Le Fort I osteotomy with superior repositioning of the maxilla (intrusion) should be performed for management of this patient's vertical maxillary excess. If autorotation alone does not correct the chin positioning, genioplasty can be performed as well. Sagittal split osteotomy with mandibular setback may also be considered in order to effectively treat the malocclusion without significantly repositioning the maxilla.

Anterior segmental osteotomy with intrusion will treat the transverse maxillary arch deformities but not the vertical maxillary excess. Le Fort I osteotomy with inferior repositioning will only further increase lower facial height. As mentioned above, sagittal split osteotomy with mandibular advancement and genioplasty can be used in conjunction with Le Fort I osteotomy in this patient to correct the Angle class II malocclusion and/or any facial asymmetry, but will not address all of this patient's facial concerns if performed alone. Sliding genioplasty will treat the weak chin only, and not the maxillary excess, nose and lip findings, or malocclusion.

 

129

Which of the following craniosynostotic disorders is NOT characterized by anomalies of the extremities?

(A) Apert syndrome
(B) Carpenter syndrome
(C) Crouzon syndrome
(D) Nager syndrome
(E) Pfeiffer syndrome

 

The correct response is Option C.

Patients with Apert syndrome have symmetric syndactyly of the hands and feet; other findings include synostosis of multiple sutures, exorbitism, and midface hypoplasia. In Carpenter syndrome, partial digital syndactyly and preaxial polysyndactyly of the feet are combined with suture synostosis. Nager syndrome is an autosomal recessive disorder in which the extremity anomalies range from hypoplasia to agenesis of the radius, thumbs, and metacarpals. Hypoplasia of the orbits, zygoma, maxilla, and mandible and auricular defects are also found. Patients with Pfeiffer syndrome have broad thumbs and halluces in addition to the suture synostosis. Partial syndactyly of the second and third digits has also been identified.

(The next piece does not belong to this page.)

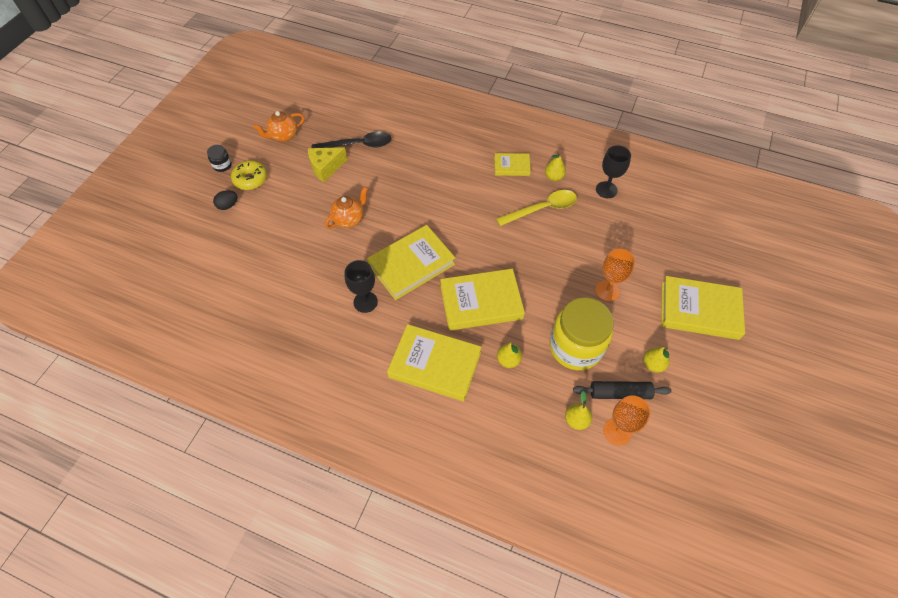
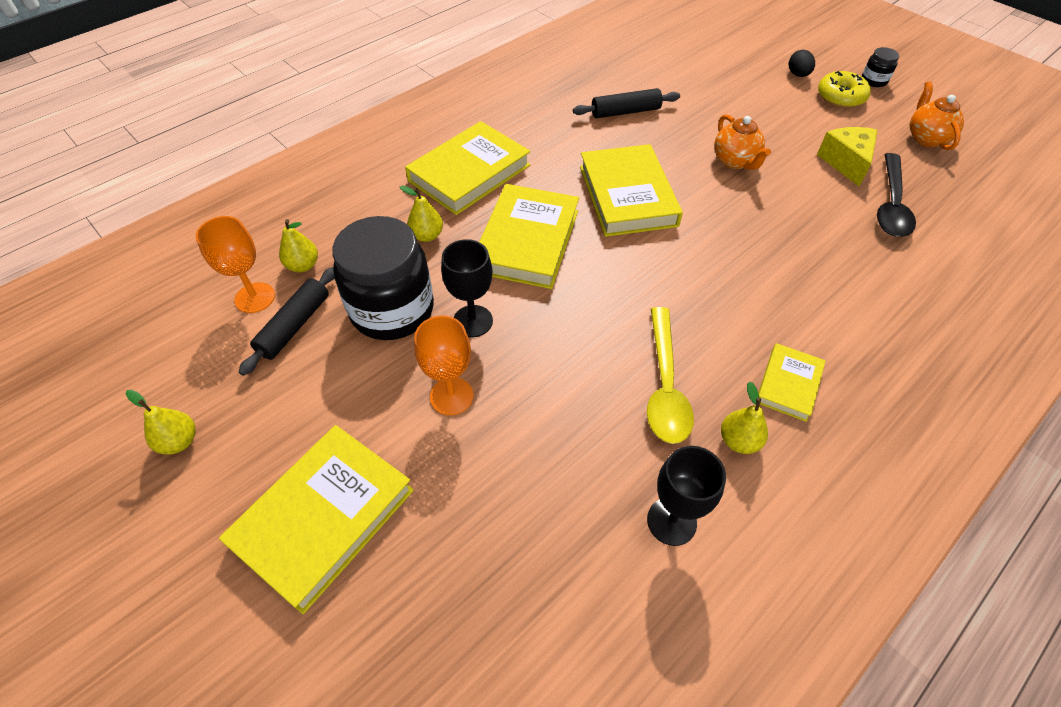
camera: 115 degrees right, 5 degrees down
black goblet [345,260,378,313] -> black goblet moved to [441,239,493,337]
yellow jar [549,297,614,370] -> black jar [332,216,434,340]
yellow pear [643,347,670,373] -> yellow pear moved to [126,390,196,455]
none -> black rolling pin [573,88,680,118]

Crouzon syndrome is characterized by craniosynostosis, exorbitism, and midface retrusion; the extremities are unaffected.

 

130

A 2-month-old male infant is brought to the office because of mid face hypoplasia, craniosynostosis, and bilateral hand and foot anomalies. A photograph of the left foot is shown. This patient most likely has which of the following syndromes?

A) Apert
B) Crouzon
C) Goldenhar
D) Nager
E) Treacher Collins

Q image thumb

The correct response is Option A.

The patient described has Apert syndrome. This autosomal dominant syndrome is characterized by bicoronal craniosynostosis that leads to turribrachycephaly, mid face hypoplasia, and complex hand and feet syndactyly. Patients with Crouzon syndrome, an autosomal dominant disorder, typically have craniosynostosis involving the coronal, sagittal, and lambdoid sutures, as well as turribrachycephaly. Other findings include mid face hypoplasia, exorbitism, and proptosis. The extremities are normal.

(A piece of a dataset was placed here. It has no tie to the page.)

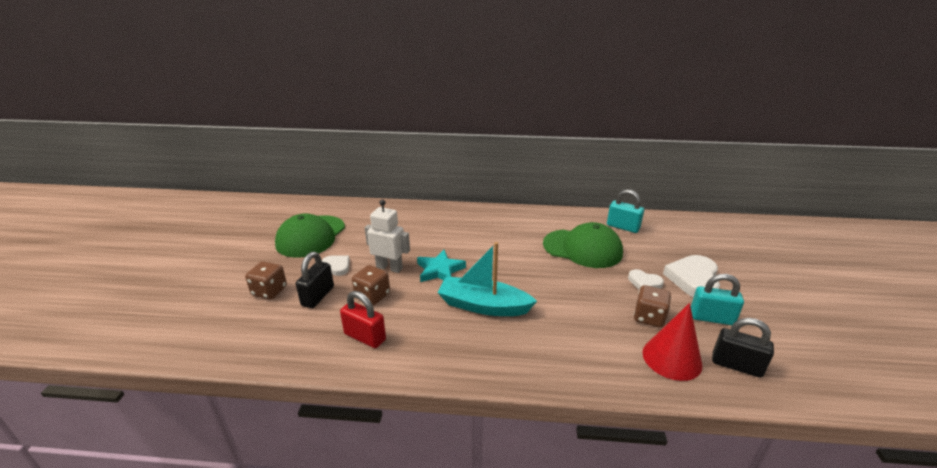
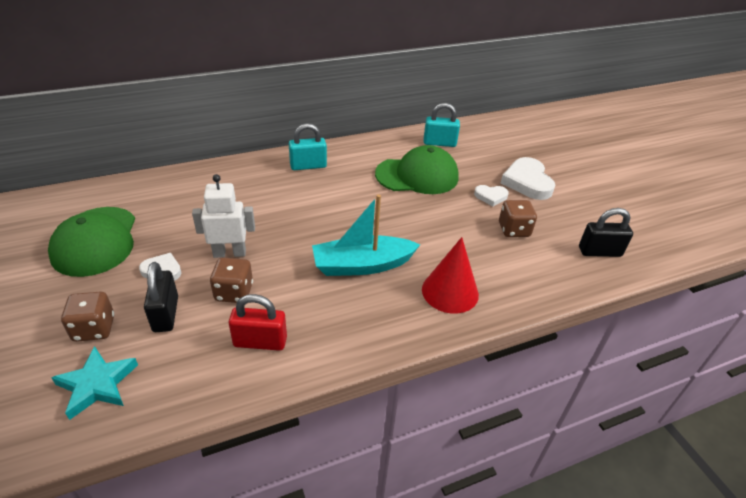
camera: 30 degrees left, 10 degrees up
turquoise star [417,249,466,282] -> turquoise star moved to [51,346,138,420]
red cone [642,303,702,381] -> red cone moved to [422,237,479,314]
turquoise padlock [691,274,744,325] -> turquoise padlock moved to [289,123,327,170]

Goldenhar syndrome, or oculoauriculovertebral dysplasia, involves asymmetry of the hard and soft tissues of the face. This condition is most commonly unilateral but may be seen bilaterally in some patients. Manifestations of this syndrome include hypoplasia involving the mandible and underlying soft tissues of the face, epibulbar dermoids, and varied degrees of microtia on the affected side. Most patients have associated vertebral abnormalities. Nager syndrome, or acrofacial dysostosis, is an autosomal recessive disorder characterized by craniofacial and upper extremity abnormalities. Patients with Nager syndrome have hypoplasia of the orbits, zygoma, maxilla, mandible, and soft palate. Auricular defects may also be present. Hypoplasia or agenesis occurs in the radius, thumbs, and metacarpals. Some patients may have radioulnar synostosis and elbow joint deformities. Patients with Treacher Collins syndrome, or mandibular dysostosis, have hypoplasia of the zygoma, maxilla, and mandible, downward slanting of the palpebral fissures, colobomas of the lower eyelids, absence of eyelashes, and auricular defects.